A major throughline in my thinking is that jaw dysfunction—possibly via airway constriction, forward head posture, and resulting chronic tension; possibly via tongue tie and fascia; possibly by a more subtle mechanism related to self-image and an abstract feeling of constrainedness—or a combination of all of the above—might play a central role in the etiology of the disease.
A fact I keep thinking about recently is that tongue tie release patients often describe TENSION RELEASE, STORED ENERGY RELEASE, and e.g. “finally being able to relax”. One patient noticed that their feet spontaneously adjusted to a symmetrical posture immediately following the TTR procedure. There are several videos of patients having the TTR procedure at https://www.youtube.com/@TheBreatheInstitute/videos (warning: surgery footage).
The explanation for the posture adjustment is that the tongue is connected to the big toe, ultimately, via fascia. If the tongue has restricted mobility due to tongue tie (ankyloglossia), this has knock on effects throughout the body.
Patients describe similar feelings—anxiety relief, stored energy release, etc—after maxillo-mandibular advancement (MMA) surgery, which gives the tongue more physical space and prevents it from blocking the airway.
Combining these observations with the fact that misophonia has been connected to orofacial mirroring, and that sufferers describe sensations like ITCHING TEETH, something is GRIPPING MY HEAD, suggests that it may not be a coincidence that we have both an epidemic of jaw- and airway dysfunction due to modern diets, and people suffering from misophonia that is largely focused on the mouth, both from the perspective of how it feels for the sufferer to be triggered, and the fact that oral dysfunction could be a factor in the creation of common trigger sounds from others (e.g. glottal clicking, snorting, snoring, and general excessive loudness of e.g. chewing, which points to physical dysfunction).
Subjectively, misophonia can feel similar to the intense FRUSTRATION one might experience from being physically restrained, which tongue tie, chronic tension, and posture issues do cause in some sense.
This leaves the question of how we get from a trigger sound or image to a misophonic response.
The orofacial mirroring paper suggests that HYPERMIRRORING may be involved, the idea being that misophonics have a higher tendency to mirror, creating the sensation of LACK OF CONTROL and VIOLATION of personal space and/or bodily integrity. The mirroring is experienced too strongly and the brain gets confused about whether the sensation is coming from inside or outside, resulting in an unpleasant sensation of BEING TOUCHED and, again, a lack of control.
The brain basis paper found that misophonics have higher INTEROCEPTIVE SENSIBILITY, which is the ability to sense the viscera and what’s going on inside the body. This makes sense.
If misophonia requires, for example, heightened interoceptive sensibility or some other neurological factor, then the question is where does objective physical dysfunction fit in?

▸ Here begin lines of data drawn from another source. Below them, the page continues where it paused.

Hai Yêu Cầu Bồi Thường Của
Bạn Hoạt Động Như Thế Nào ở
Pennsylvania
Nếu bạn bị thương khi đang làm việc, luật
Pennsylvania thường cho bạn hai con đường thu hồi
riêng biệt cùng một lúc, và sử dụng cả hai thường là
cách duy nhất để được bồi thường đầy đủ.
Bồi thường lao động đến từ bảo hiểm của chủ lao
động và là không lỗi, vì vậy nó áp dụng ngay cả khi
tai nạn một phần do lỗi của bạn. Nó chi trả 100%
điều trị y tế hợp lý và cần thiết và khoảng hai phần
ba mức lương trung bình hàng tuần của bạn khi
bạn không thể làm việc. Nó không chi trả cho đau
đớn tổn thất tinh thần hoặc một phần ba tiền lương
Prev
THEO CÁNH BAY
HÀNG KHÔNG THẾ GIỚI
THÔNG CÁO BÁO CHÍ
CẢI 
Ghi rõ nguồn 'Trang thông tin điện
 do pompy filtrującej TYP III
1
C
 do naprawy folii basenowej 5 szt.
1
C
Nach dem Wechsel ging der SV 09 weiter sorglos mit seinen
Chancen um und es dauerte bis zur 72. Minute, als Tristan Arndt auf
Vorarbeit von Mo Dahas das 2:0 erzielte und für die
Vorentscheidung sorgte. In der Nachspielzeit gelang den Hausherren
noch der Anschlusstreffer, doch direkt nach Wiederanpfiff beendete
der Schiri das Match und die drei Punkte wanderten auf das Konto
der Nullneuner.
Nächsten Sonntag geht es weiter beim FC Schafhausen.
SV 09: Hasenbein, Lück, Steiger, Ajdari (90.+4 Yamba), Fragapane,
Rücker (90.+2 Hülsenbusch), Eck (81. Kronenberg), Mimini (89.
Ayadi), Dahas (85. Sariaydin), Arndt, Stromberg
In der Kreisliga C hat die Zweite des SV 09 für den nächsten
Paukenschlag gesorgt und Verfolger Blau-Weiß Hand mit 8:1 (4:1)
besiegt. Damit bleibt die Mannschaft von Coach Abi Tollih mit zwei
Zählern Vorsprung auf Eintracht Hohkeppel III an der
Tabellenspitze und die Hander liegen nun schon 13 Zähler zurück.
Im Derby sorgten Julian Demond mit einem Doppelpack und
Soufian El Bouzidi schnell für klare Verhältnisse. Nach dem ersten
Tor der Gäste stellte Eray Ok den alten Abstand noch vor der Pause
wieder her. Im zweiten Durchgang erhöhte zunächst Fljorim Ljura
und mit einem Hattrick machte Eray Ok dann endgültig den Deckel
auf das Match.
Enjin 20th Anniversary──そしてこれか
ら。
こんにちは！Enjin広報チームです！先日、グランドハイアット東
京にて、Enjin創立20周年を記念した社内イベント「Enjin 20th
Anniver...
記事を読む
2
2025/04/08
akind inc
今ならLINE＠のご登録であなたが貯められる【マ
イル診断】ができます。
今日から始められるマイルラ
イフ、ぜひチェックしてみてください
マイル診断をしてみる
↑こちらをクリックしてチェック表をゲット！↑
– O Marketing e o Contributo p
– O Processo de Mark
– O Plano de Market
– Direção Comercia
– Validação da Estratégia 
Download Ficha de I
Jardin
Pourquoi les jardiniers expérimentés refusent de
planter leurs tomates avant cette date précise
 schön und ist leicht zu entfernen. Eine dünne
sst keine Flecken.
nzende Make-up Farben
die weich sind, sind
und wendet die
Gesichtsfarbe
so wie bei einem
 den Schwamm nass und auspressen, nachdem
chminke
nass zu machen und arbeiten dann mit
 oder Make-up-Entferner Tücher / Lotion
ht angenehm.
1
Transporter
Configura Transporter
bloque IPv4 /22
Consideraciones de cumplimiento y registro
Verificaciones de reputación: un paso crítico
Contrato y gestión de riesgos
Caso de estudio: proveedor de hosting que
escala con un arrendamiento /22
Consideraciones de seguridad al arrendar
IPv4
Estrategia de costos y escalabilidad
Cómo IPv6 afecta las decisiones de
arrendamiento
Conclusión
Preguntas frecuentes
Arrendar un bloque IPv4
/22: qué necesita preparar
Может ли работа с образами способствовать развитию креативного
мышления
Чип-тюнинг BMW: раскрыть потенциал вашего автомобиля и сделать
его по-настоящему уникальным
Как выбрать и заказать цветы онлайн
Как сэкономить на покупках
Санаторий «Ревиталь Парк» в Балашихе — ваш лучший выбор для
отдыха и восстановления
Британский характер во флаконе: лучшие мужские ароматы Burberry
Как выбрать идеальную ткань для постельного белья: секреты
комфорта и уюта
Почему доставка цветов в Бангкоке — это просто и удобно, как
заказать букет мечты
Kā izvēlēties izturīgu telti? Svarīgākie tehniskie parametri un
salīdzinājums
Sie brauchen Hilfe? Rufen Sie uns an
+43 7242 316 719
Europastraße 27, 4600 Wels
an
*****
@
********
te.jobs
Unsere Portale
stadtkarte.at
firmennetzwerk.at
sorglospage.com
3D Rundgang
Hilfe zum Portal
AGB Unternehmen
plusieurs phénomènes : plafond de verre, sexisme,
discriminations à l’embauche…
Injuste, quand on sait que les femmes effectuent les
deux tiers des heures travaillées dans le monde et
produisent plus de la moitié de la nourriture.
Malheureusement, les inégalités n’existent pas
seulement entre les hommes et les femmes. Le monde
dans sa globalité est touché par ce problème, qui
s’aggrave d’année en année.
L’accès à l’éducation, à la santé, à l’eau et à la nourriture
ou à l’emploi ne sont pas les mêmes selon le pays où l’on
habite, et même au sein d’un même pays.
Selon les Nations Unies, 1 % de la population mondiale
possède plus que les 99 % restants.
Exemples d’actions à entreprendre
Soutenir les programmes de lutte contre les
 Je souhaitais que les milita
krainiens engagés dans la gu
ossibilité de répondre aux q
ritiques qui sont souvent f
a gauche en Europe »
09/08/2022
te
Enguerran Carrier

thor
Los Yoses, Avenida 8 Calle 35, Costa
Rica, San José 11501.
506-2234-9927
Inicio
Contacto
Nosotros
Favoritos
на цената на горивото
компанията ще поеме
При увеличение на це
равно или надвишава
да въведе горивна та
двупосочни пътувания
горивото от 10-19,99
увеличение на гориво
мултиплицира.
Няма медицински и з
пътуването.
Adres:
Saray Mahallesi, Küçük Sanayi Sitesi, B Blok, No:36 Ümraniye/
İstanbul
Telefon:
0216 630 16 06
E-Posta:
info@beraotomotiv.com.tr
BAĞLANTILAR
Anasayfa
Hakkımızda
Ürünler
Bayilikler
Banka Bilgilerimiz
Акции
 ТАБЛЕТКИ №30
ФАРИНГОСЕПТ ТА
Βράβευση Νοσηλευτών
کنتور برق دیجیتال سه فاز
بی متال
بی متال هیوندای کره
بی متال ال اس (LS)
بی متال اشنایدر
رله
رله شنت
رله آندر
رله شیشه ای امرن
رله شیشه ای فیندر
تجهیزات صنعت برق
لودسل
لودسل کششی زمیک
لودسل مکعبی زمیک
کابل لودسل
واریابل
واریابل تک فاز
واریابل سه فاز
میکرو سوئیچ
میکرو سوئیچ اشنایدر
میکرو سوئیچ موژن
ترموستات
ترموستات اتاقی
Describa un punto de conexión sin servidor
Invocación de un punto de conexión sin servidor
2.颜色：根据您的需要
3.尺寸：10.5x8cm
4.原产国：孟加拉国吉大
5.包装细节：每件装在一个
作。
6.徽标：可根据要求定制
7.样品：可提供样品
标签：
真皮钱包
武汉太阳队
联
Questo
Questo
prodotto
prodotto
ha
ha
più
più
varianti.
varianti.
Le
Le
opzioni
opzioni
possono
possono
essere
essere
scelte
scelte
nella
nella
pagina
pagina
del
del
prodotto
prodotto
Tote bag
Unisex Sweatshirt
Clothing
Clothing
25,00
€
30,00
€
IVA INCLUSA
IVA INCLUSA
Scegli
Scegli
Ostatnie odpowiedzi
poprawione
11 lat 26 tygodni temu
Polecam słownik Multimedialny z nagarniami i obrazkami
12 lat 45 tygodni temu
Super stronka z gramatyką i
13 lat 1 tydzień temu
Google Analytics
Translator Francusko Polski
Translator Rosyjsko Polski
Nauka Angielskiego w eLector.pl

I believe that one of the reasons misophonia is so hard to pin down might be that it has MULTIPLE CAUSAL FACTORS, i.e. maybe misophonics are those individuals who have both heightened interoceptive sensibility AND chronic tension—or some other combination of factors. This would make it hard to make any one hypothesis make sense if focused on just a single factor.
Then there are the PSYCHOSOCIAL elements. For one, there’s the more subjective, interpersonal angle: the subjective feeling of being triggered often comes along with feelings of having being transgressed against, or of the triggerer being rude or inconsiderate in their production of trigger sounds.
The other psychosocial element is the fact that a misophonic trigger often requires CONTEXTUAL and social factors: we often won’t be triggered by the same pattern of sound if we don’t perceive it as coming from a relevant SOURCE (a close friend or family member, for example, or just “a person”). This feeds into the idea that MIRRORING plays a significant role: mirroring requires that we perceive another person, and mirroring is stronger between more closely related individuals, so it’s a good fit to explain this aspect of the disorder.